Yeah. When I bike to work it’s just like this. See below for reality:
In my week of funemployment, I ditched Gilmore Girls and, in a half-hearted attempt to “study”, began re-watching the delightful BBC drama, “Call the Midwife.” Undoubtedly, “Call the Midwife” has done more to raise the general public’s understanding of what midwifery is than most midwives could have ever dreamed. And they have gorgeous dutch-style bikes that they ride all over Poplar, the neighborhood of London in which they practice, which makes this bike-riding midwife insanely happy.
“Call the Midwife” is a series that follows four midwives living in a convent, Nonnatus House, in one of the poorest, working-class neighborhoods located by the bustling docks of East London. The series is based on the memoirs of Jennifer Worth, and the order she trained with. Read the tear-inducing, adorable story of the nuns who worked with Jennifer Worth and now watch Call the Midwife every week here.
In the first episode we meet Jenny Lee, a brand new midwife who is sure in her passion, but shaky in her real-world experience. The show doesn’t shy away from difficult topics like abject poverty, infidelity, venereal disease, maternal and infant death, and domestic violence.

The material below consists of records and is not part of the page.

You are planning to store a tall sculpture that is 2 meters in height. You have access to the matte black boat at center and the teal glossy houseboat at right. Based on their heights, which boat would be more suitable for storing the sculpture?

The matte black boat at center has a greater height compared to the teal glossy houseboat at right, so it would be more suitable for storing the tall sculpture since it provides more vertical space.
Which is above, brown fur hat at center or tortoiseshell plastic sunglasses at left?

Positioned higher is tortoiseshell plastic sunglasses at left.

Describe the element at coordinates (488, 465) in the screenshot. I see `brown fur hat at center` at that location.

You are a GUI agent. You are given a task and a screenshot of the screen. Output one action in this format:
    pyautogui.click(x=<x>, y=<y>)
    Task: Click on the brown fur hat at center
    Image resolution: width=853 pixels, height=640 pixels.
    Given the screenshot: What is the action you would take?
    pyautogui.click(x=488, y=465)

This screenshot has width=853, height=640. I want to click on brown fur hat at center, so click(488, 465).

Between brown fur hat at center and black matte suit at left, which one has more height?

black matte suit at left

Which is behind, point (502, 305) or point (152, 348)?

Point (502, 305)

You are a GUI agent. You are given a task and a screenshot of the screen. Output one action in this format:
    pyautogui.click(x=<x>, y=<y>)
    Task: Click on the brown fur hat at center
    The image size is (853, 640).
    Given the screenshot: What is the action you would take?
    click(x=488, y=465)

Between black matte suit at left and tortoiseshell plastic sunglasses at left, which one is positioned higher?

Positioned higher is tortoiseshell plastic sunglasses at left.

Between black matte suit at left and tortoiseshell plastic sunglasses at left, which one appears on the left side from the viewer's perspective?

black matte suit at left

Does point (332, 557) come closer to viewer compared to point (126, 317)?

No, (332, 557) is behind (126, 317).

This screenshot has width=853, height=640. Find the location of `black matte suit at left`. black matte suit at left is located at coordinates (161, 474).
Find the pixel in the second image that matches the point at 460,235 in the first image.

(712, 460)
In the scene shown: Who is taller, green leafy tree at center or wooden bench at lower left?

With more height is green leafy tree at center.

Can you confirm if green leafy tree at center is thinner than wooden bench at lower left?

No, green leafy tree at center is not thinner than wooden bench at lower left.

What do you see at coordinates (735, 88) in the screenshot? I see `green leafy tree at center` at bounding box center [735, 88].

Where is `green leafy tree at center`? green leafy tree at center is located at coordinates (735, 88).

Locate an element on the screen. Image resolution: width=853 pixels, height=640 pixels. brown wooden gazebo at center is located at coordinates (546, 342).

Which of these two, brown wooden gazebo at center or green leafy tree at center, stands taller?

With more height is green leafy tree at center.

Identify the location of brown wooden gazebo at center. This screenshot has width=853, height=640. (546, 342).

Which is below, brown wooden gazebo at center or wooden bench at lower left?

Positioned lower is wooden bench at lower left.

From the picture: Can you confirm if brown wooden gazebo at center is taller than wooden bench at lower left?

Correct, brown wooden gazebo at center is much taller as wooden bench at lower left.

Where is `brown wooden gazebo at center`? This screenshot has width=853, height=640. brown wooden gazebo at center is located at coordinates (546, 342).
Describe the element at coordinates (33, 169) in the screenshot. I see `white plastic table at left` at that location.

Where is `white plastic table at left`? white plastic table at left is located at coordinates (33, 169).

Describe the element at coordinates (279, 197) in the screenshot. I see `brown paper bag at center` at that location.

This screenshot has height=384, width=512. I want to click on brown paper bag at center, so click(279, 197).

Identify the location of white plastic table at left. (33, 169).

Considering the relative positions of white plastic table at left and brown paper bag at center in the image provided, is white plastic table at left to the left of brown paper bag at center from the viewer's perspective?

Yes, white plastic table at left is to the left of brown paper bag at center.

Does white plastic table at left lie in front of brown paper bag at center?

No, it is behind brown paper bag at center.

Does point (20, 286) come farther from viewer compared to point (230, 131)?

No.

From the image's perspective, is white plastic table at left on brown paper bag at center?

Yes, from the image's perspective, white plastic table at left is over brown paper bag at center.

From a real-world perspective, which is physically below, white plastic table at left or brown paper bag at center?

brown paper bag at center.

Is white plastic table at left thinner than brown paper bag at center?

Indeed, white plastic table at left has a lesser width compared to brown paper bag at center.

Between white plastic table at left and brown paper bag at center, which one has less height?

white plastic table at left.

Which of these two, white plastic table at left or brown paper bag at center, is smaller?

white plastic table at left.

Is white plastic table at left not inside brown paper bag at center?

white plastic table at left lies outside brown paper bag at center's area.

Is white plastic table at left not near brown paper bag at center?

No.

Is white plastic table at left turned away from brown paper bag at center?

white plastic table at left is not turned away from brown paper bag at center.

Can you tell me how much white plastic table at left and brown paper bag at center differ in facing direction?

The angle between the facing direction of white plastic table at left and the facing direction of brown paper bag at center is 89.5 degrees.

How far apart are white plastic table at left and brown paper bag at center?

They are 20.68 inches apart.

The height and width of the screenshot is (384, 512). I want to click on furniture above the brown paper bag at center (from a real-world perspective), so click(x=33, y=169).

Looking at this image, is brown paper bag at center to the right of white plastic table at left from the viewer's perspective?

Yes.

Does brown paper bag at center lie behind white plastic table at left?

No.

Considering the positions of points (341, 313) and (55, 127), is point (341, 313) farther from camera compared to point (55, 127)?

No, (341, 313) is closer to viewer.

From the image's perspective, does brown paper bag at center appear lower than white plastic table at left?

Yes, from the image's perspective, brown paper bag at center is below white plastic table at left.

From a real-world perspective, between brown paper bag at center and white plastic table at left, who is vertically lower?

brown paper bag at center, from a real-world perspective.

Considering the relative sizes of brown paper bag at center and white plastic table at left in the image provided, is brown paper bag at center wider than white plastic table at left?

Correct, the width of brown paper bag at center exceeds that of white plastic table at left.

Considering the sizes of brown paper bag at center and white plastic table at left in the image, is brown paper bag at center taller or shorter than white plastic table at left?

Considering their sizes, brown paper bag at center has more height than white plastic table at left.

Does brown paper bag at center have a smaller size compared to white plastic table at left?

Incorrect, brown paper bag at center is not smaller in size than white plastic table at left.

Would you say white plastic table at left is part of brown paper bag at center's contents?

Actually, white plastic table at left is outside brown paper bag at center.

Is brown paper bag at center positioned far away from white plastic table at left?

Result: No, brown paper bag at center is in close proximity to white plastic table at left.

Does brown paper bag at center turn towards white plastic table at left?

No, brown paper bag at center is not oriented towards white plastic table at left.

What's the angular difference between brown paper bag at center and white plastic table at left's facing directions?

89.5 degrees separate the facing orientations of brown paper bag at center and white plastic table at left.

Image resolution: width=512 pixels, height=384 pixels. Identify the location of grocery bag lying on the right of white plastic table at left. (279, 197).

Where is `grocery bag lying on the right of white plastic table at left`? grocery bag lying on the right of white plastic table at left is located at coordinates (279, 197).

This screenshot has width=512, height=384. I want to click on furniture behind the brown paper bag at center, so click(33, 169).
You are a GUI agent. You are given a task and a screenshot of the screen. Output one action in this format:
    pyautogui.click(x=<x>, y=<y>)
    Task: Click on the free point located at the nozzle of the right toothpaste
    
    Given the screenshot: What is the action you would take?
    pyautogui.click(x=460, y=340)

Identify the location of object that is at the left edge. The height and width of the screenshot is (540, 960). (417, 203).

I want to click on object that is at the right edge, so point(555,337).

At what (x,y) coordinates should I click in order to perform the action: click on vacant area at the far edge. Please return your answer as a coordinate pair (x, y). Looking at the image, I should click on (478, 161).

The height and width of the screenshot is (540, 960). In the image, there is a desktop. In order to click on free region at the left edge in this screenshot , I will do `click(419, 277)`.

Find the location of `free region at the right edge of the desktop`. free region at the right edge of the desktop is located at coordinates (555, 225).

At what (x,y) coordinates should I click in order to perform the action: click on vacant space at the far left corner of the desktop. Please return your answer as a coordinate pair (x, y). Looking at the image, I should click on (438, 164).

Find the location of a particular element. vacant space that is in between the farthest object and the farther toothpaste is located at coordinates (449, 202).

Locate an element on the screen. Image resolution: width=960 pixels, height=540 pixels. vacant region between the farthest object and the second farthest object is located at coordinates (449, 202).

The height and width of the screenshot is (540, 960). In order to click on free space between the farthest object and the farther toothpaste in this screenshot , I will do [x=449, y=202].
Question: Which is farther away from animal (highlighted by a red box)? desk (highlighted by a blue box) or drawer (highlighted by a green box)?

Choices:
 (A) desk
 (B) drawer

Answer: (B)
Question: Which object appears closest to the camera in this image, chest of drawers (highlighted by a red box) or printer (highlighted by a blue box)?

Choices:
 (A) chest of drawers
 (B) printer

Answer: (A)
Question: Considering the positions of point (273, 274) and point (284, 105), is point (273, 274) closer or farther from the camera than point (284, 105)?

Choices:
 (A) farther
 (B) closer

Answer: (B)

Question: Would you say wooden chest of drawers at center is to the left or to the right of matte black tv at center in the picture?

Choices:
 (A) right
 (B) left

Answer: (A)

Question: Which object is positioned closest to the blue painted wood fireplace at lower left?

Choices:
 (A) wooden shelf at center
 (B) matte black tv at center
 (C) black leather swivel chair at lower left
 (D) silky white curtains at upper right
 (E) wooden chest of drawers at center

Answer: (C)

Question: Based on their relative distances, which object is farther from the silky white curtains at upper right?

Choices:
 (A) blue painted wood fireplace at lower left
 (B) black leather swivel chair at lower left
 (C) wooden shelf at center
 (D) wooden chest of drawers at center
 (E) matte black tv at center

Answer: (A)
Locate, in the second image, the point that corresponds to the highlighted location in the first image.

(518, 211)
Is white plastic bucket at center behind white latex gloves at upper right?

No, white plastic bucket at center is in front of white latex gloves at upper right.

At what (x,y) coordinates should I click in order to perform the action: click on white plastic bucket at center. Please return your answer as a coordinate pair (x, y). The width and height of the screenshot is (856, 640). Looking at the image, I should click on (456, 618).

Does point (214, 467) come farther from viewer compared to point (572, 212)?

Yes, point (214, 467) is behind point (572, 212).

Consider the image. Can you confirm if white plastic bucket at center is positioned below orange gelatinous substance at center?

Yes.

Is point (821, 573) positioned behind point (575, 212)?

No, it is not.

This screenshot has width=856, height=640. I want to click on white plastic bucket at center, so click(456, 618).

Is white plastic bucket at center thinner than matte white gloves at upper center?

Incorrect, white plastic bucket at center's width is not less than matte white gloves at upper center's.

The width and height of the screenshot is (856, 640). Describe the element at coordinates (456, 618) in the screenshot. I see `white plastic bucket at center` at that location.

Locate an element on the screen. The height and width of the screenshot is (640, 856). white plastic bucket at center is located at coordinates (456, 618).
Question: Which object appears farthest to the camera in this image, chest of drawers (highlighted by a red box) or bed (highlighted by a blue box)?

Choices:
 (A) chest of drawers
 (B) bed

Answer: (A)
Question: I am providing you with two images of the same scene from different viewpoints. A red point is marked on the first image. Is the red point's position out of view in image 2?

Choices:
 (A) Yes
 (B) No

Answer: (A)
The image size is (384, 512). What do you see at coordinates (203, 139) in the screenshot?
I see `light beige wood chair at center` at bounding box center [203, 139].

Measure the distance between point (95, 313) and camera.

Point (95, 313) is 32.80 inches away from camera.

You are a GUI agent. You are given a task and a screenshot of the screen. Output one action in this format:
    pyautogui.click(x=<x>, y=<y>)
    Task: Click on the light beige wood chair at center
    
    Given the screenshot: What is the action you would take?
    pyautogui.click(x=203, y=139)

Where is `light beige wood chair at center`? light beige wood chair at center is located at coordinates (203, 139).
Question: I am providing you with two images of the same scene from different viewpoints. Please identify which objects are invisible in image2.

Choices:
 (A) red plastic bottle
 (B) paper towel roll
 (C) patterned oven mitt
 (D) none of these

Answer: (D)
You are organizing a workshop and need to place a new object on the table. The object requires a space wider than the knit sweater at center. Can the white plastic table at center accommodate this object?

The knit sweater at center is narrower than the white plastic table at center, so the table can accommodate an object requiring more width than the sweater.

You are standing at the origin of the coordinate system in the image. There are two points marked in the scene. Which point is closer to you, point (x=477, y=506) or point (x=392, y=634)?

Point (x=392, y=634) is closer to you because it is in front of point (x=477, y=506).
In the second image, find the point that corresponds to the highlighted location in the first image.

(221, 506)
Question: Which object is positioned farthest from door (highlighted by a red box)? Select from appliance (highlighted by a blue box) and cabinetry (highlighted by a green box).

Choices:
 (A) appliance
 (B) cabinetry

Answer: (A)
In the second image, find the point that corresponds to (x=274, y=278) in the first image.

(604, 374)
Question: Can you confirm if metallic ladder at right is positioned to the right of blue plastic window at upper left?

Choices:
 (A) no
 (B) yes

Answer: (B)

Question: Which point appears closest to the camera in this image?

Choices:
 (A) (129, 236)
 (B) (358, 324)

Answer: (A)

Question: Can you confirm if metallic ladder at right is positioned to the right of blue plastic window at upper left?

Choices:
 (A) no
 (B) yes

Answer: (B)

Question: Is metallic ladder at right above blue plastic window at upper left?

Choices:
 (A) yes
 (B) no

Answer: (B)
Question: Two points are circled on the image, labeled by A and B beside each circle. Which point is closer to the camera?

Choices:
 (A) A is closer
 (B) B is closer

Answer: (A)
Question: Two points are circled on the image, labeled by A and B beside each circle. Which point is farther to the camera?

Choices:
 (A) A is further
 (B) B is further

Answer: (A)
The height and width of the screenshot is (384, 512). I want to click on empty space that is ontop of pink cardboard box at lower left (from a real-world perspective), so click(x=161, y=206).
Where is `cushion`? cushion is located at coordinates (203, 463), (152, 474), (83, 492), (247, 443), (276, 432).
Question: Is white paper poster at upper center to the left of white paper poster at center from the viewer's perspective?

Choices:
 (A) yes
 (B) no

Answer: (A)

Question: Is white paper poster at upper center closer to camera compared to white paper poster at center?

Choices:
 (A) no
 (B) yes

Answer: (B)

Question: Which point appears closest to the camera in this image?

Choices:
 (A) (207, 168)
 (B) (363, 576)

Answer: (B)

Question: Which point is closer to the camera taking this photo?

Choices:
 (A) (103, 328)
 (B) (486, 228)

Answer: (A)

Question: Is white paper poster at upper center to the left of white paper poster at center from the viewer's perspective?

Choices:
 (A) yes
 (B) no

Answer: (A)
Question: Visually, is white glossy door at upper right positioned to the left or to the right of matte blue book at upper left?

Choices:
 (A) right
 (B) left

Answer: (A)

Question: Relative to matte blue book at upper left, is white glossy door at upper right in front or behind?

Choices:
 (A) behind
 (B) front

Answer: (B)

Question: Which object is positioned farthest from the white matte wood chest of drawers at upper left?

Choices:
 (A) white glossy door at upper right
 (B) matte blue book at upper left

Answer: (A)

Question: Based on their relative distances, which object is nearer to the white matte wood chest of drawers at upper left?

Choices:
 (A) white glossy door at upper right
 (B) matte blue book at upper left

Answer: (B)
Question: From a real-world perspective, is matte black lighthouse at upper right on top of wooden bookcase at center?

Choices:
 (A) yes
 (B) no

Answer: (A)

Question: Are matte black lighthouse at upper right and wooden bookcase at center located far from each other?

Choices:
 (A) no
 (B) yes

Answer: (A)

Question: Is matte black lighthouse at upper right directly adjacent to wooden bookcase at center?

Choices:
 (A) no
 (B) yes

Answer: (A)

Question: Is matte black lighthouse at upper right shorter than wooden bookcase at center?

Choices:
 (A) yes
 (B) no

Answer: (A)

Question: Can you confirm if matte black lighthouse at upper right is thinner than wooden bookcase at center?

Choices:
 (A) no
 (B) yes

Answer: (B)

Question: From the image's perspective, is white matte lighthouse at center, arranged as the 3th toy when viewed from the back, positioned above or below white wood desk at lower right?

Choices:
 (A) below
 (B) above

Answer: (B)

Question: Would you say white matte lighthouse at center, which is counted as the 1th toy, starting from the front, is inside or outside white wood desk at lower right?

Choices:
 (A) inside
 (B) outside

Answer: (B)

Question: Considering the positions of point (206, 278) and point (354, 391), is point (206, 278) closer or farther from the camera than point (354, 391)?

Watching Jenny explore her new world I am very much reminded of my own growing pains in learning how to connect with patients, deal with difficult situations, and face the profession head-on. At the end of the first episode, the narrator, Older Jenny, tells the audience, “Midwifery is the stuff of life,” and I found myself tearing up, with the deep understanding that there is something almost ephemeral about midwifery practice and bearing witness to the process of pregnancy, labor, birth, and watching families grow.
It’s definitely easy to romanticize midwifery practice as well, and while there is something amazing about being up at all hours of the day and night and being called away to help a little human into the world, bone-tired exhaustion, fear, and doubt of your own skill, much like the pains of labor, can be easily forgotten. This is a trap that I, and surely, every midwife, is glad that this show has not fallen into. While there is definitely a fair share of sweet, beautiful moments, we also follow the young midwives through their first years of practice and the emotional exhaustion that goes with beginning practice.
The four midwives of the first season, Jenny, young, sweet and naive, Cynthia, sure handed and insightful, Trixie, brash and confident on the outside but unsure at times, and Chummy, quick-witted, practical, and pure of heart, display the kind of friendship and camaraderie that only midwives can understand. The relationships the midwives develop with each other is one of the greatest joys to watch, and makes me think of all the wonderful women I went to school with, learned with and from, and can call up and laugh about anything with.
I have actually done a pretty decent job of reviewing this past week and know that much more will come with getting right back into practice. In reviewing normal hallmarks of pregnancy as well as common problems, I feel a little trepidation, but I know the knowledge, and more importantly, the judgement and clinical critical thinking is still buried just under the surface.
Most of us in the midwifery community have gobbled up Call the Midwife mostly because it portrays our dear profession in a way that is true to its nature and shows all the beauty and pain that come with choosing this path. If you have yet to watch, the complete series can be found on Netflix.
P.S.: Who dares me to answer my pager calls with, “Nonnatus House, midwife speaking!”